Hamburg: „Norma“

Premiere am 08.03.2020

Triumph zweier Sängerinnen

Mit dieser Norma ist Hamburg musikalisch ein großer Wurf gelungen, der zu Recht größte Begeisterung bei der Premiere auslöste. Die Neuinszenierung markiert gleichzeitig den Beginn der „Italienischen Opernwochen“, in deren Verlauf u. a. noch Aufführungen von „Otello“, „Simon Boccanegra“, „Tosca“ und „Falstaff“ auf dem Programm stehen.

Marina Rebeka als Norma, Diana Haller als Adalgisa und Matteo Beltrami am Pult des Philharmonischen Staatsorchesters machten den Abend zu einem Ereignis. Marina Rebeka kann vom ersten bis zum letzten Ton uneingeschränkt überzeugen. Sie meistert die hohen Anforderungen der Partie mit Bravour und gestaltet ihren Part ganz aus dem Geist des Belcanto. Stimmschönheit und Ausdruck halten sich dabei ideal die Waage. „Casta Diva“ singt sie mit Ruhe und Klarheit – vielleicht nicht ganz so schwebend, wie man es schon sonst gehört hat, aber auf ihre Art durchaus berückend. Insgesamt zeichnet sie ein Porträt voller Emotion, Autorität, Rachsucht und Verzicht. Das kann sie darstellerisch und stimmlich mit beklemmender Intensität umsetzen. An ihrer Seite ist Diana Haller eine kongeniale Partnerin. Ihr Debüt in Hamburg hätte nicht eindrucksvoller ausfallen können. Sie gibt die Adalgisa sehr fraulich und voller Empathie. Ihr schlanker und weich timbrierter Mezzo harmoniert bestens mit der Stimme von Marina Rebeka.

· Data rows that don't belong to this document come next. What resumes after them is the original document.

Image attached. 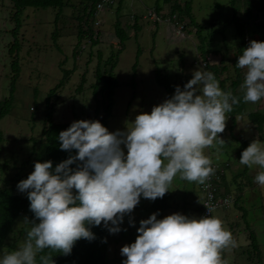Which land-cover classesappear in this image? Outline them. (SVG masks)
<instances>
[{
    "label": "rangeland",
    "instance_id": "obj_1",
    "mask_svg": "<svg viewBox=\"0 0 264 264\" xmlns=\"http://www.w3.org/2000/svg\"><path fill=\"white\" fill-rule=\"evenodd\" d=\"M175 1L180 4L189 2L191 16L201 26L198 34L189 33L186 28L183 31L186 38L177 39L171 24L157 25L142 18L147 9L155 5L165 6V0H123L120 5H111L99 15V25L94 24L95 18L92 16L86 23L82 22L84 35L81 39L78 37L80 16L84 14L81 0L69 1L59 12L51 7H26L20 15L17 30L12 18V3L10 0H0V99L9 95L11 61L15 57L20 68L11 111L0 119L3 135L0 142V188L13 187L16 194L24 195L18 191L17 184L34 170V162L39 159L44 146L40 131L47 109L45 98L49 90L63 79L65 71H68L67 77L50 98L53 118L56 122L86 119L95 115L96 99L92 85L96 67L99 65L101 70L109 69L104 60L111 53L117 56L113 72L118 85L114 89V105L108 117L109 132L124 131L138 114L150 113L153 106L174 94L175 86L183 89L195 70L209 71L208 66L201 65L200 59L204 56L196 50L197 45L201 44L207 50L209 65L226 66L220 78L228 77L226 85H229L234 79L232 57L240 35L239 26L246 28L245 38L251 41L247 34L250 22L246 13L247 0ZM258 11L256 6L254 15ZM257 14L263 22L264 14L260 11ZM117 18L123 26H127V38L121 50L114 33ZM187 19L185 17L186 23ZM135 22L138 28L131 26ZM89 27L93 33L98 32V40L93 44L87 34ZM136 58L137 65L132 68ZM245 74L246 69H241V81L235 90L241 101L240 107L231 115L226 113L225 130L218 134L225 143L214 142L212 147L204 150L212 164H220L224 168L225 179L220 191L233 199L236 197L228 208L217 209L212 214L223 221L235 241V247L222 252L225 264H260L248 246L251 242L250 231L255 234L259 259L264 264V186L255 181V176L264 169L259 166L249 168L239 163L242 151L253 139L264 144V129L259 132L247 114L251 111L264 113V98L255 104L243 101L241 84ZM83 75L85 82L78 90ZM156 76L160 77V81ZM97 99L101 100L99 94ZM102 114L99 111L98 117ZM121 147L126 154L127 149L123 145ZM165 195L155 201L141 196L130 214L134 226L129 225V215H125L120 224L122 230L118 233L110 234L102 222L108 258L122 256L120 249L135 242L139 222L153 213H158L157 219L173 213L199 216L200 184L182 180L177 175ZM25 217L33 220L25 213L18 216L5 240V247L0 249V260L5 253L16 250L24 242L30 228V225L23 223ZM21 228H25V231L20 232ZM12 243L13 246L9 247Z\"/></svg>",
    "mask_w": 264,
    "mask_h": 264
},
{
    "label": "clouds",
    "instance_id": "obj_2",
    "mask_svg": "<svg viewBox=\"0 0 264 264\" xmlns=\"http://www.w3.org/2000/svg\"><path fill=\"white\" fill-rule=\"evenodd\" d=\"M245 41L249 44L236 66L246 69L243 101L255 104L264 98V42ZM239 103L231 91L220 89L212 72L197 69L183 89L175 86L171 98L150 113L138 114L124 131L109 132L98 120L73 121L58 140L61 150L75 149L76 154L54 170L51 161L34 162L27 179L18 182L34 219L25 217L23 223L30 228L24 242L5 253L0 264H37L38 254L46 249L50 251L39 255V264H55L52 252L69 255L78 240L95 239L89 226L103 222L115 234L122 230L125 215L134 226L130 214L141 196L150 201L163 198L177 175L206 185L215 170L204 150L214 142L225 143L218 134L225 130L226 113ZM239 163L264 169V144L253 139ZM73 164L76 167L70 168ZM255 181L264 186V170ZM218 195L230 196L220 186ZM204 206L208 215L201 217L173 213L157 219L158 213H153L141 220L135 242L120 249L126 257L122 264H225L222 252L235 247V241L223 221L210 215L213 208Z\"/></svg>",
    "mask_w": 264,
    "mask_h": 264
},
{
    "label": "trees",
    "instance_id": "obj_3",
    "mask_svg": "<svg viewBox=\"0 0 264 264\" xmlns=\"http://www.w3.org/2000/svg\"><path fill=\"white\" fill-rule=\"evenodd\" d=\"M71 0H10L13 7V14L12 18L15 20V30L19 29L20 27V15L22 14L23 10L26 7H41V8H47L51 7L55 10L61 11V9L68 4V2ZM83 2V16L86 14V18L83 19V16H80V27L78 30V37L79 39L82 38L84 35V30L81 28L82 22L86 23L90 17H93L95 4L98 0H81ZM172 0V4L170 6L169 13H178L179 18L184 19L185 17H188V22L185 25V29L189 24L194 25L196 28V34L201 30V26L195 22L191 16L190 13V5L189 2H184L183 4H180L178 1ZM121 2V1H120ZM166 2H169V0H166ZM248 7L246 9L247 17L250 20L247 34L249 33L251 37V41L255 40L258 42H264V21L262 22L260 20V17H258L256 20L254 19V8L257 6L258 10L264 14V0H247ZM160 9L156 8L157 12ZM259 11L257 13H259ZM262 15V14H261ZM57 18V17H56ZM246 25V23H245ZM132 27H137L138 25L135 23H132ZM13 28V29H14ZM127 26H123L122 22L119 18H117L114 22V33L115 36L118 38V43L120 44V49L123 48V42L127 38V35L125 33ZM89 38L91 40V43L97 42V38L94 35H97L98 32L91 31V28H87ZM246 31V28L243 29L242 26H239V32L240 35L238 37V42L235 45V53L232 57V67L234 70V79L230 81L229 85H226L227 78H220V74H222L224 71H226V66L221 65L217 66L214 64L208 65V69L210 72H212L219 82V87L222 89V91H231L234 96L237 97L236 88L238 87L240 81H241V68H238L236 66L238 57L242 55L243 50L247 47V43L245 41V35L244 32ZM93 36V37H92ZM199 38L200 35H197ZM94 38V40H92ZM198 51H200L201 55L206 57L207 50L203 49V46L200 44L198 46ZM138 55H136L137 57ZM117 56L114 53H111L105 60V65H109V69L101 70L100 66L97 65L94 76L95 81L92 85L93 90V96L96 99V109H95V115L86 119H74L72 121L68 122H56L53 118V106L50 103V98L56 88L60 87L62 85V81L67 77V72L65 71V75L63 76V79L57 83L53 88L49 90V92L46 95L45 98V105L47 107L46 112L43 117V126L41 128V141L43 143V149L39 154V159H36V162H46L51 161L53 170L55 169L56 165L60 162L66 160L69 155H75L76 150L73 149L71 152L64 151L60 149V142L58 140V135L61 131L66 130L73 121L77 120H98L104 127L108 128V117L111 116L113 105H114V89L118 85V81L114 75V66L116 65ZM137 65V58L132 66V68H135ZM19 64L18 59L15 57L11 61V81H10V90L9 95L6 97H3L0 99V119L3 118L5 115H7L11 111L12 107V101H13V92L15 89L16 80L19 76ZM156 79L160 81V77L156 76ZM85 82L84 75L81 77V80L77 86L78 90H81L83 87V84ZM167 87V85H166ZM101 96V100L97 99V95ZM242 95V94H241ZM171 98V97H169ZM240 100V99H239ZM241 103V101H240ZM240 103L238 105L233 106V111L230 112V115L233 114V112L240 107ZM99 111H102V116L98 117ZM248 114V117L255 123V127L258 128L259 132H262V129H264V113L260 111H251ZM3 139L2 132L0 130V142ZM226 166V164H225ZM70 168H75L76 164L70 165ZM28 177V176H27ZM26 177V179H27ZM224 180V176L222 178ZM219 186H221L222 182H219ZM74 191V190H73ZM165 196V195H164ZM235 201V200H234ZM30 201L27 199V193H24L23 196H20L14 192L13 187H4L0 188V249L5 247V240L7 236L10 234V232L13 229V226L15 224L16 219L18 216L22 213H25L28 215L31 219H34V214L29 209ZM157 204V202H155ZM38 222V221H37ZM90 230L94 233L95 239L92 241H88L85 239L78 240L71 251V254L69 255H63L59 252H52L51 254L52 259L55 261V264H122V261L126 259L123 256H117L108 258L107 257V242L104 239L105 234V228L100 226H89ZM249 227V225H248ZM25 231V228H21L20 232ZM249 237L251 239V242L248 244L250 246L251 251L253 254H256V257L258 258V262H260V255H259V246L255 237V234L253 231L249 232ZM13 243L10 244L9 247H12ZM50 250L46 249L44 252L39 253L37 257V264H39V255L47 254ZM250 257V256H249Z\"/></svg>",
    "mask_w": 264,
    "mask_h": 264
},
{
    "label": "built area",
    "instance_id": "obj_4",
    "mask_svg": "<svg viewBox=\"0 0 264 264\" xmlns=\"http://www.w3.org/2000/svg\"><path fill=\"white\" fill-rule=\"evenodd\" d=\"M120 0H98L95 4V9L93 16L95 18L94 24L99 25V15L111 5H115ZM178 13H166L164 15L162 12H157L155 8H149L146 10V13L143 14L142 18L151 20L153 23H166L171 24L173 31L175 32L176 37H185L183 31H185L186 22L184 19L179 18ZM209 62V58L201 61L202 66H206ZM214 168V174L210 176L206 185H200V190L202 192V201H201V211L198 217L208 215L207 209L204 205H209L213 208V212L217 209H226L232 202L231 196L228 195H218L219 191V182L224 174V168L219 164H212Z\"/></svg>",
    "mask_w": 264,
    "mask_h": 264
},
{
    "label": "crops",
    "instance_id": "obj_5",
    "mask_svg": "<svg viewBox=\"0 0 264 264\" xmlns=\"http://www.w3.org/2000/svg\"><path fill=\"white\" fill-rule=\"evenodd\" d=\"M123 1V0H122ZM122 1L118 4V5H120L121 3H122ZM171 4H172V2L171 1H169L168 3H166V0H165V6H159V5H155L154 7H156L157 9H160L159 11L160 12H162V13H167V12H169V10H170V6H171ZM188 20V19H187ZM189 21V20H188ZM123 25V24H122ZM158 25V24H157ZM169 30H171V27H169ZM187 30L188 31H190L189 33H191V32H195L196 33V28H195V26L194 25H189V26H187ZM188 35H191V34H188ZM184 38H186V37H184ZM177 39H183L182 37H177ZM198 46V45H197ZM196 47V46H195ZM197 50V49H196ZM226 191H228V189H226ZM166 196V195H165ZM201 197H202V195H201ZM236 198V197H235ZM235 198H234V200H235ZM201 201V200H200Z\"/></svg>",
    "mask_w": 264,
    "mask_h": 264
},
{
    "label": "water",
    "instance_id": "obj_6",
    "mask_svg": "<svg viewBox=\"0 0 264 264\" xmlns=\"http://www.w3.org/2000/svg\"><path fill=\"white\" fill-rule=\"evenodd\" d=\"M254 19L256 20L257 19V14L255 13V15H254Z\"/></svg>",
    "mask_w": 264,
    "mask_h": 264
}]
</instances>
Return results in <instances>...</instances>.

Die großen Duette von Norma und Adalgisa erklingen hier in perfektem Einklang und bescheren Belcanto-Wonnen allererster Güte. Den römischen Feldherrn Pollione singt Marcelo Puente mit robustem und kraftvollem Tenor. Seine leidenschaftliche Gestaltung ist bemerkenswert, auch wenn sein etwas sprödes Timbre gewöhnungsbedürftig ist. Mit Kraft und Volumen gibt Liang Li Normas Vater Orovesco. Gabriele Rossmanith und Dongwon Kang ergänzen als Clotilde und Flavio das Ensemble.

Matteo Beltrami und das Philharmonische Staatsorchester setzen Bellinis herrliche Musik fernab jeder Routine um. Da wird nicht nur einfach im Belcanto geschwelgt, sondern mit fein austarierten Tempi, dramatischem Impetus und subtilen Klangdifferenzierungen auf höchstem Niveau gestaltet. Gleiches gilt für den von Eberhard Friedrich einmal mehr bestens vorbereiteten, klangmächtig auftrumpfenden Chor.

Die letzte szenische Aufführung von Norma führt in das Jahr 1921. Damals sang Frida Leider die Titelpartie. Die Aufführungen in der Jahren 1978 und 2007 waren konzertant. Und so hätte man es jetzt auch halten sollen. Denn die Regie von Yona Kim kann kaum überzeugen. Die Bühne von Christian Schmidt zeigt abwechselnd einen grauen Wellblech-Container als Wohnung Normas (mit Keller als Versteck für ihre Kinder) und die Andeutung eines finsteren Waldes. Durch Zwischenvorhänge wird ständig (und oft unmotiviert) zwischen diesen Schauplätzen gewechselt. Die Momente, in denen Kims Personenführung spannend und stimmig wird, sind an einer Hand abzuzählen. Denn oft stehen oder sitzen die Protagonisten statisch nebeneinander, was einer konzertanten Aufführung schon nahe kommt.

Das gilt auch für den Chor, der oft einfach nur herumsteht. Und wenn die Gallier dann mit ihrem Kriegswillen ernst machen, wirkt es wie ein Tiroler Volkssturm. Dazu kommen merkwürdige Rituale wie das Heranzüchten neuer, jungfräulicher Göttinnen und Selbstverstümmelungen. Und ständig wird mit einem Benzinkanister oder kleinen Hackebeilchen hantiert. Das Ergebnis: Massive Buhrufe für die Regie und großer Jubel für die musikalische Seite.